Dt.Start: 29. November 2007
DVD: 07. November 2008
Premiere: 09. November 2007 (USA)
FSK: o.A. Genre: Komödie
Länge: 115 min Land: USA
Darsteller: Vince Vaughn (Fred Claus), Paul Giamatti (Nick Claus), John Michael Higgins (Willie), Miranda Richardson (Annette Claus), Rachel Weisz (Wanda), Kathy Bates (Mutter Claus), Trevor Peacock (Papa Claus), Ludacris (DJ Donnie), Elizabeth Banks (Charlene), Jeremy Swift (Bob Elf), Elizabeth Berrington (Linda Elf), Kevin Spacey (Clyde), Rio Hackford (Leon), Bobb'e J. Thompson (Slam), Allan Corduner (Dr. Goldfarb), Jordon Hull (Fred - mit 6 Jahren), Liam James (Fred - mit 12 Jahren), Theo Stevenson (Nick - mit 6 Jahren)
Regie: David Dobkin
Drehbuch: Dan Fogelman, Jessie Nelson


Inhalt

Fred Claus ist ein Slacker, wie er im Buche steht.

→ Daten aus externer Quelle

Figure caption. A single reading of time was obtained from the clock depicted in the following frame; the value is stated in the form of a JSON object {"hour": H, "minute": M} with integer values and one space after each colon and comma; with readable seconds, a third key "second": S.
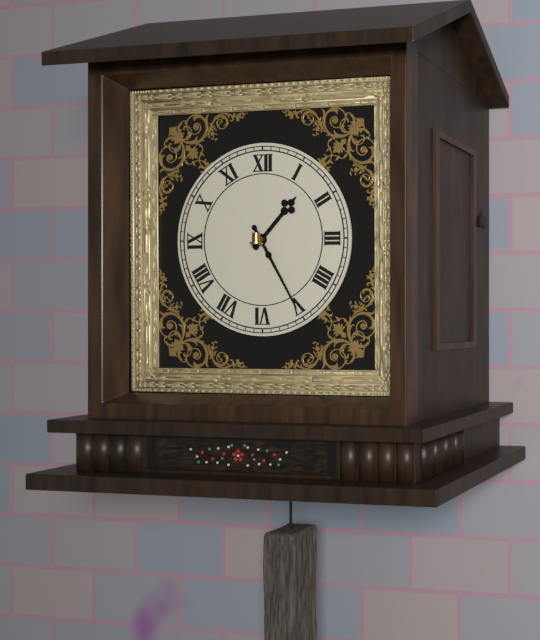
{"hour": 1, "minute": 25}
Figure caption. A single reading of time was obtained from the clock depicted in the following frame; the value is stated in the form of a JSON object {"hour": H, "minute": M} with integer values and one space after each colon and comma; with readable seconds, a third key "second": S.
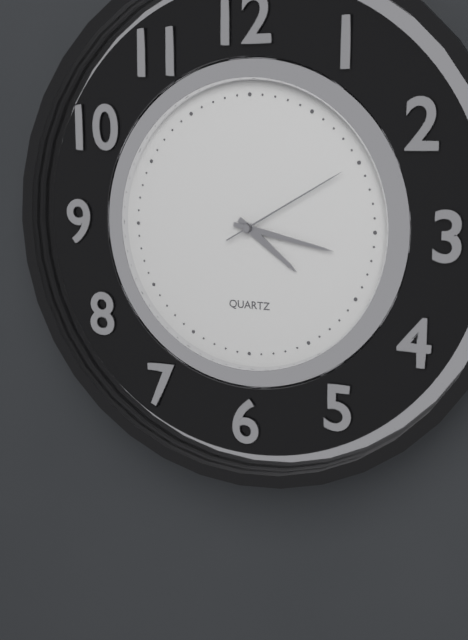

Gelangweilt und lustlos verbringt er sein inhaltsloses Leben und ladet wegen Diebstahls sogar im Knast. Sein Bruder Santa ist das komplette Gegenteil, da er alljährlich Freude verbreitet und ein Lächeln auf die kindlichen Gesichter zaubert. Um seinen Bruder auf den richtigen Weg zu führen, holt er ihn aus dem Gefängnis und verdonnert ihn dazu, am Nordpol seine Schuld abzuarbeiten. Dass Fred diese Reise so gar nicht in den Kram passt, kann man sich nur allzu gut vorstellen.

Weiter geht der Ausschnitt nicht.